The Lavender House in Meuse by Gail Noble Sanderson

I was very intrigued by the beginning of this book – was it really about three past life experiences the author feels she has had or was that part of the story? I thought that the part of the story set in WW1 was the best part. Marie has had a privileged life but feels called to frontline nursing in the battlefields. The author wrote convincingly of the horrors that were faced by medical staff during the war. The theme of shell-shock as experienced by many characters was explored in a believable and moving way. I felt that the storylines were perhaps a little disjointed and much preferred the earlier part of the novel. That said, the part set in the Lavender House of the title where we meet Henri, a mysterious and intriguing character, a kitten called Pedro and nuns from the nearby convent were still interesting parts of the story. A criticism of this book was that it seemed to end rather abruptly and inconclusively. I would have liked to have heard more about Marie’s life in the Lavender House. It was still an enjoyable read though and I would give it 3.5 out of 5 stars.

My thanks to the publishers, Gemelli Press, for allowing me to read a review copy. The Lavender House in Meuse will be published on August 15th.

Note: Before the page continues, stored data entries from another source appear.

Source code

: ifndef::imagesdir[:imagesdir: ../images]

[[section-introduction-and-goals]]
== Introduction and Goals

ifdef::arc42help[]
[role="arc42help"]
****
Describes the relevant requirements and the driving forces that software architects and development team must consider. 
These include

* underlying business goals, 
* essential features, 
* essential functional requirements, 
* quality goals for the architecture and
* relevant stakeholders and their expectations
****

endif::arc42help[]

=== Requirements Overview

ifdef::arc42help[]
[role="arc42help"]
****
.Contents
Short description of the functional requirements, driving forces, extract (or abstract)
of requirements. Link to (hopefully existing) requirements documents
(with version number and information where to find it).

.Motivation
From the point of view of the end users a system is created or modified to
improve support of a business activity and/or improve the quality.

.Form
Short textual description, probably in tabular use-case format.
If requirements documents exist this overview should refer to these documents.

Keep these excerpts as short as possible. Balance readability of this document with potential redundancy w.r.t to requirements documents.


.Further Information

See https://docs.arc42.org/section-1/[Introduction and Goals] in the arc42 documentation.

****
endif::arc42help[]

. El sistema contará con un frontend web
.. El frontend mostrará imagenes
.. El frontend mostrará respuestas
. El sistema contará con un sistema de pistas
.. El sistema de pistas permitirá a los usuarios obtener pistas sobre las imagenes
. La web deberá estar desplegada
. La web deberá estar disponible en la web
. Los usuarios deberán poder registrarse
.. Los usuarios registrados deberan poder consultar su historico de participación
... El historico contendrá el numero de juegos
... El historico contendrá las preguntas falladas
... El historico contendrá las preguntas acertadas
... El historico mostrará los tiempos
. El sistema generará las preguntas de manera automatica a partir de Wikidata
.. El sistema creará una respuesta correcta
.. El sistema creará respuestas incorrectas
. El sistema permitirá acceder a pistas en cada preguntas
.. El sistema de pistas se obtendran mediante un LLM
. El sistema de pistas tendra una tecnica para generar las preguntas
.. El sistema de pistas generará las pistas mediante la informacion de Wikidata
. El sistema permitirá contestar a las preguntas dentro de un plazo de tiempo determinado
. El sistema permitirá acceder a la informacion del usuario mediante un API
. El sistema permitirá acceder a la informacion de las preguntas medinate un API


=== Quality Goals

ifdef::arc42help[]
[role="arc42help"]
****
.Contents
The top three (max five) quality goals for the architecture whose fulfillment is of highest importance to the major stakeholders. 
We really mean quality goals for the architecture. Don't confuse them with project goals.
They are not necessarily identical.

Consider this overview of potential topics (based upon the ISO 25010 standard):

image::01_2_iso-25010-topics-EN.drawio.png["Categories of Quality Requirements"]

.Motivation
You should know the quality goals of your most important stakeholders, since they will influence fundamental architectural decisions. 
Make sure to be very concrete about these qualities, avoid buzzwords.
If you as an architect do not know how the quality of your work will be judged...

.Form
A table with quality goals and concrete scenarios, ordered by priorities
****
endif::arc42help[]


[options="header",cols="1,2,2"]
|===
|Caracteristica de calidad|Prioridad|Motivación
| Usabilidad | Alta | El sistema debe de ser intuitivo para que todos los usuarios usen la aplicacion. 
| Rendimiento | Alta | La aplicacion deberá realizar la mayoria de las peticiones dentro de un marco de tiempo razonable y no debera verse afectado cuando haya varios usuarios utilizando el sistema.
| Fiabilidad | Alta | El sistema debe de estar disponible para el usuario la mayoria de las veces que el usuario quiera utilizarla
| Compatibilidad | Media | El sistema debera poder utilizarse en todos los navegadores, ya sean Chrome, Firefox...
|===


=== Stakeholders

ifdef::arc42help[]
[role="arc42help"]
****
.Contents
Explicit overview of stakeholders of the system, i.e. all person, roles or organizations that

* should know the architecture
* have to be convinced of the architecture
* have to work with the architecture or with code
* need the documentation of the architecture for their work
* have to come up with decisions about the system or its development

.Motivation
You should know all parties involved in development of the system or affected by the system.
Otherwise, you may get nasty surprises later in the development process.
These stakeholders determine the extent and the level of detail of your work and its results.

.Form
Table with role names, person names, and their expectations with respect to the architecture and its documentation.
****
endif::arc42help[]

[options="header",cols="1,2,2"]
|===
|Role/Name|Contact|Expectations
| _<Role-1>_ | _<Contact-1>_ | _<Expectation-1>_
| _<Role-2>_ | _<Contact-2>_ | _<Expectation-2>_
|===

Details of how to order can be found here.

What the book is about:

Marie Durant Chagall, the well-educated daughter of a wealthy shipping merchant, is living a privileged childhood with her half-sister, Solange, in Marseille when their cultured world is shocked into change with the chaos of World War I. Feeling restless and a desire to contribute, Marie volunteers as a nurse with the French Red Cross and quickly finds herself embroiled in the brutal, bloody battlefield of Verdun. Injured both mentally and physically and suffering a severe crise de tristesse sombre, a crisis of black melancholy, Marie eventually returns to life through the unexpected gift from her mother, who had died a few weeks after giving birth to Marie: a house among the lavender fields on the Meuse River, which Marie reluctantly opens up to care for fellow wounded souls.